### About this task
Determine how many lines of the records include "linejoin", and answer with the number alone.

--- Recorded information Enclosed Below ---

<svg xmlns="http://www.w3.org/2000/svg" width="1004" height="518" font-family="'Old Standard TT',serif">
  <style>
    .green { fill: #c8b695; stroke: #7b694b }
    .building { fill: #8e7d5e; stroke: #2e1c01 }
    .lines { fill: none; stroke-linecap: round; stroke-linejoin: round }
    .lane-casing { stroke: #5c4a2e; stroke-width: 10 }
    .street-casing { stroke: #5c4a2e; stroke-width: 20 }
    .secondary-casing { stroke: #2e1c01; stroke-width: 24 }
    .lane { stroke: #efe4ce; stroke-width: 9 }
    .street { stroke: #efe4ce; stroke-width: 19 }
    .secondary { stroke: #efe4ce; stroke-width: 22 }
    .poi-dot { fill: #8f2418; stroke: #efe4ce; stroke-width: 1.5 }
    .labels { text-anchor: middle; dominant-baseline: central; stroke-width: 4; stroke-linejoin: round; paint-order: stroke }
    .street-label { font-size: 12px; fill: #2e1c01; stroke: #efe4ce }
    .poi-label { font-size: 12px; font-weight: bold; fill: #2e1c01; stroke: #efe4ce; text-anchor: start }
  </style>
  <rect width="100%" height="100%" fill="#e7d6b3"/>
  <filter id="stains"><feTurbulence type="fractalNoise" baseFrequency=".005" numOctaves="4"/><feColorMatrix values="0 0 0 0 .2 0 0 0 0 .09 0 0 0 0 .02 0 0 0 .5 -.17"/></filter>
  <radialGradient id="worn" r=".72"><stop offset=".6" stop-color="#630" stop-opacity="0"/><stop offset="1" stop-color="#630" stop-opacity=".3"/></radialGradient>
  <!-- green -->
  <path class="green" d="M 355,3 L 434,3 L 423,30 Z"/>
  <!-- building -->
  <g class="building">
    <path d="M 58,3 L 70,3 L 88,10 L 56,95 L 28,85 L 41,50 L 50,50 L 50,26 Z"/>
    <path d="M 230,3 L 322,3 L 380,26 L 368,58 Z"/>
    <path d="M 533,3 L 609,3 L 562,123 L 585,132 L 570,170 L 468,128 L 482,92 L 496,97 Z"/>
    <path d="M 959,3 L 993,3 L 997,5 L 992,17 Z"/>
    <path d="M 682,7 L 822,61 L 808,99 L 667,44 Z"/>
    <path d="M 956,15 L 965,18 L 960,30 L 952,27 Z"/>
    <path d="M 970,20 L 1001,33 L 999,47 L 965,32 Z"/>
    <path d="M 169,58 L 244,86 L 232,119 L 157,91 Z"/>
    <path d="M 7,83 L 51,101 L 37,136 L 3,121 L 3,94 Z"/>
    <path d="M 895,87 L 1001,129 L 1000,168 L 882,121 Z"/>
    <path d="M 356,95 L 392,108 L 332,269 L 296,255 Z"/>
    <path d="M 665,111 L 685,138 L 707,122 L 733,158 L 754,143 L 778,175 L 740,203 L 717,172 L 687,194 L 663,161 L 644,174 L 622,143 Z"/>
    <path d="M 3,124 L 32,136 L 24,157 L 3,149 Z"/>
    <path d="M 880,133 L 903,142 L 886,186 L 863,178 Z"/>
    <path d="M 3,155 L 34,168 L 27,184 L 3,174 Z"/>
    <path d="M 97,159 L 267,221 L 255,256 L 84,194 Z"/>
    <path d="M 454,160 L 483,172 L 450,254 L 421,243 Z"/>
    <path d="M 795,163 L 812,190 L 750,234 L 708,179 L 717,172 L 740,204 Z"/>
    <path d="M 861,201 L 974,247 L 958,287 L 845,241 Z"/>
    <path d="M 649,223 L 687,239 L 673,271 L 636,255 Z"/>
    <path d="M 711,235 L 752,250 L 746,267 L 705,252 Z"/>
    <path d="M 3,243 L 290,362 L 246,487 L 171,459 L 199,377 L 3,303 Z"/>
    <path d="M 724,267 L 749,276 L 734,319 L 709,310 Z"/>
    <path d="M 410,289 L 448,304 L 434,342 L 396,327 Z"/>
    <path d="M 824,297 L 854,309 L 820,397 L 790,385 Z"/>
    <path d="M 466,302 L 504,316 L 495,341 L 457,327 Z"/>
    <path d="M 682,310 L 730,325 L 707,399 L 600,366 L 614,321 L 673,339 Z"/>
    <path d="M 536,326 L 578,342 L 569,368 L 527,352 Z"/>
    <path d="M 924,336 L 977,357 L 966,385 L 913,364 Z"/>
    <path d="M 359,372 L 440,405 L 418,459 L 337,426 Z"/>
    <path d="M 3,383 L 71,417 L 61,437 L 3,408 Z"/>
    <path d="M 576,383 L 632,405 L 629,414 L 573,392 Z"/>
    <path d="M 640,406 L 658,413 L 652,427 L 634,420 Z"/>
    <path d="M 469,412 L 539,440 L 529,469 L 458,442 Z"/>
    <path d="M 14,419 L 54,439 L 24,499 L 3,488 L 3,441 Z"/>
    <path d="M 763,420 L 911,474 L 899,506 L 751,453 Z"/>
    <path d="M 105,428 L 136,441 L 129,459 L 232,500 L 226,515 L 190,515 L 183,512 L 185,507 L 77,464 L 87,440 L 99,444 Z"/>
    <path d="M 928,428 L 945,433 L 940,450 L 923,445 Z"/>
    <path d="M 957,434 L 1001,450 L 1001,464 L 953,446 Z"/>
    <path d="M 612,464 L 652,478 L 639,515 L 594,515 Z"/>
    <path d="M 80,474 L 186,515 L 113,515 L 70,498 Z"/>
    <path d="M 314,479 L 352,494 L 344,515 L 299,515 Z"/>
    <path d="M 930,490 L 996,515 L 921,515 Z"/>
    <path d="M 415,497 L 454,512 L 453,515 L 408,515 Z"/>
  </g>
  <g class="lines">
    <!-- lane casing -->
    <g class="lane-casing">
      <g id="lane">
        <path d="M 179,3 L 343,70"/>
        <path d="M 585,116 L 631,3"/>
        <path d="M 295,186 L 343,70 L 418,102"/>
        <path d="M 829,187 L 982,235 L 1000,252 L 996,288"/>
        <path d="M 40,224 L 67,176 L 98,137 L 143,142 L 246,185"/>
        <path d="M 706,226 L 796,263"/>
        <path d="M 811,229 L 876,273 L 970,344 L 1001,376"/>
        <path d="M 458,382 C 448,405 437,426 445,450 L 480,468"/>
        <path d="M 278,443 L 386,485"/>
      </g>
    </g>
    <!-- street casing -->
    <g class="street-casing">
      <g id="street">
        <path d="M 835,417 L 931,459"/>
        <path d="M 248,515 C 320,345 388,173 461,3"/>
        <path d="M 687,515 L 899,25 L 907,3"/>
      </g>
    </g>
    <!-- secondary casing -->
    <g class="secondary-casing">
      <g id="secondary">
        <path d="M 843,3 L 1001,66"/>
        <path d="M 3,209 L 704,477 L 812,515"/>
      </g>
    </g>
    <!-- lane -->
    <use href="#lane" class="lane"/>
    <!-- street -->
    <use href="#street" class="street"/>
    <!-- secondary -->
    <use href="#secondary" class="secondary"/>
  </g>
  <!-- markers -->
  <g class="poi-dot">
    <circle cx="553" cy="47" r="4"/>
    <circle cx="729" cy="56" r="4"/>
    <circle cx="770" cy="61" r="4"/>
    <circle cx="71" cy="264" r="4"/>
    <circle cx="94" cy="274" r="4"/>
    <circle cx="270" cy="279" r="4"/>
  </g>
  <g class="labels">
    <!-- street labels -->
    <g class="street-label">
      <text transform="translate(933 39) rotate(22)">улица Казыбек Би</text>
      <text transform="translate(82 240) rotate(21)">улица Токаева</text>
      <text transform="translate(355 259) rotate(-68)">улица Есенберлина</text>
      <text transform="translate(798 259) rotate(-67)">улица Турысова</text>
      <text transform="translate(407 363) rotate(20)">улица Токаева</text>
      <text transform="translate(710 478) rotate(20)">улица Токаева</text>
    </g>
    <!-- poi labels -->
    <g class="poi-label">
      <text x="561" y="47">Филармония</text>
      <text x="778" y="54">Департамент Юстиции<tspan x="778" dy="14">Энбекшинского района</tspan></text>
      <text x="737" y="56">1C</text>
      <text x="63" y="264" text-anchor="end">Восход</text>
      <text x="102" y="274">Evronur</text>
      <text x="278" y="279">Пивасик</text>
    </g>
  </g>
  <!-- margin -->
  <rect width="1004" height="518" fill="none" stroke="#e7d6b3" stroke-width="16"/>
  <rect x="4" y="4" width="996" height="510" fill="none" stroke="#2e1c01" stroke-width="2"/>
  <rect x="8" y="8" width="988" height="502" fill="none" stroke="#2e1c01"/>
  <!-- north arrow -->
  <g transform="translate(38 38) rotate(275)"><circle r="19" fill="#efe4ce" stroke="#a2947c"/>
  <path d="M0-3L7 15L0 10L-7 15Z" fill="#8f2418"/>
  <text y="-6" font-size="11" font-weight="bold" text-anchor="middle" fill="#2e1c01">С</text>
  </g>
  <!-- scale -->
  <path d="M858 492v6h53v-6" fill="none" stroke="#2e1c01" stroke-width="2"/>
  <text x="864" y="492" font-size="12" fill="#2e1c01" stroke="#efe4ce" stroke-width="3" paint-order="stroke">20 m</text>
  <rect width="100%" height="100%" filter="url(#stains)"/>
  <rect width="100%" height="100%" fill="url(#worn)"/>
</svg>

--- End of Enclosed Recorded information ---

### Response to this task
2